- [Passage provided]:

%%

And in a way we had. Much like 9/11 marked the beginning of a period in which “terrorism” and “threat levels” became commonplace, Columbine ushered in an era where schools were seemingly in a sadistic lottery, each wondering if their building might be the next to metamorphose into a war zone. Since that April morning, school shootings have become so normal that depending on bodycount they often don’t make it above the fold in newspapers.

Visit a news site and scroll down and you’re liable to see “3 dead in school shooting in Anywhere, USA.” These events are no longer rare. They have become ordinary.

Following these tragedies, people take to social media to diagnose the problem and proffer solutions. Debates ensue until the fervor dies down, and we lapse into normalcy until the next school shooting. One of the solutions which has been floating around is to arm teachers.

The argument is if teachers have guns, a rogue would-be murderer would either think twice or be stopped cold by their Smith & Wesson-toting math teacher.

This is a profoundly dangerous idea for a number of reasons. To start, the introduction of a loaded gun into any altercation axiomatically makes it a life and death situation. I’ve been teaching for thirteen years and have been called upon to break up fights and skirmishes many times. If a teacher has a gun on them, intervening in a fight is no longer an option. They could become incapacitated or overwhelmed. The gun could be removed from the holster or fired inadvertently. There are teachers in their 50s and 60s and there are high school students in their physical primes.

%%

- [What is being asked]:
Reproduce the passage about arming teachers from "Following these tragedies, people" up to and including "Wesson-toting math teacher.", but switch "math teacher" to "science teacher".

- [Extracted records]:
%%

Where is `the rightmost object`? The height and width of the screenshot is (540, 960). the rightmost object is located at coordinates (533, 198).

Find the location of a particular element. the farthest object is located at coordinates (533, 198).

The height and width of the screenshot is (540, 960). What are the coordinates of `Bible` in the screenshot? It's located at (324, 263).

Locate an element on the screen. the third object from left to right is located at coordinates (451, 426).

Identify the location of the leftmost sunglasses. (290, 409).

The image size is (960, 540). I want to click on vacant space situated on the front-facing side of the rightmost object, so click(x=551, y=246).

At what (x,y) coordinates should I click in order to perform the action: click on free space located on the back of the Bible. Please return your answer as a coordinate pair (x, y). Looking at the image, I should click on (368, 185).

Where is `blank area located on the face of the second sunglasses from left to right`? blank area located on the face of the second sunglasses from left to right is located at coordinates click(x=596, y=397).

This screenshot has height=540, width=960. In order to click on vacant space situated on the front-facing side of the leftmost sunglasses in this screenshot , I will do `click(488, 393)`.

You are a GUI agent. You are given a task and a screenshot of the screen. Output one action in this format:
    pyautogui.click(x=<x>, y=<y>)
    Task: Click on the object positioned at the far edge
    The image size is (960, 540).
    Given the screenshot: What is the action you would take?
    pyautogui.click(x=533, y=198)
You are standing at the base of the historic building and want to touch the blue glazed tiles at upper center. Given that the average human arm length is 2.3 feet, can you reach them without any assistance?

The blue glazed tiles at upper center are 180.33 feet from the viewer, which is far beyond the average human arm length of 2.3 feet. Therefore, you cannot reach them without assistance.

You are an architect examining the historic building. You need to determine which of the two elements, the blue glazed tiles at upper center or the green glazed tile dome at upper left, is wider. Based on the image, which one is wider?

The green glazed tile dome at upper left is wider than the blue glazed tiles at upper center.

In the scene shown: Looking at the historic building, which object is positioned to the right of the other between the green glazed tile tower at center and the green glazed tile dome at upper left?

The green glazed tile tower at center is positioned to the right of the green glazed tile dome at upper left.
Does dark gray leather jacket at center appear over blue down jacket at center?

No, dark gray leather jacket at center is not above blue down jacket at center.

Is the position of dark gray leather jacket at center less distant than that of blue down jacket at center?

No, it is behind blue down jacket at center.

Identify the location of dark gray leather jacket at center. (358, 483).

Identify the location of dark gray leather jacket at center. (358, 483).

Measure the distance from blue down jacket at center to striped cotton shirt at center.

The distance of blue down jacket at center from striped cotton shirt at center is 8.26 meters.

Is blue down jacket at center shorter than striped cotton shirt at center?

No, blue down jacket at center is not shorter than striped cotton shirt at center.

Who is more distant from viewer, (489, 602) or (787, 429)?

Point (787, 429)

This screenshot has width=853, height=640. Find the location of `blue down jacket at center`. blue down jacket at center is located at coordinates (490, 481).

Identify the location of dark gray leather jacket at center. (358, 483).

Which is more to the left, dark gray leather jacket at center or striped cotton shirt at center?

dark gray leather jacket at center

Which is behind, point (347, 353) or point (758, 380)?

%%

- [Exercise answer]:
Following these tragedies, people take to social media to diagnose the problem and proffer solutions. Debates ensue until the fervor dies down, and we lapse into normalcy until the next school shooting. One of the solutions which has been floating around is to arm teachers.

The argument is if teachers have guns, a rogue would-be murderer would either think twice or be stopped cold by their Smith & Wesson-toting science teacher.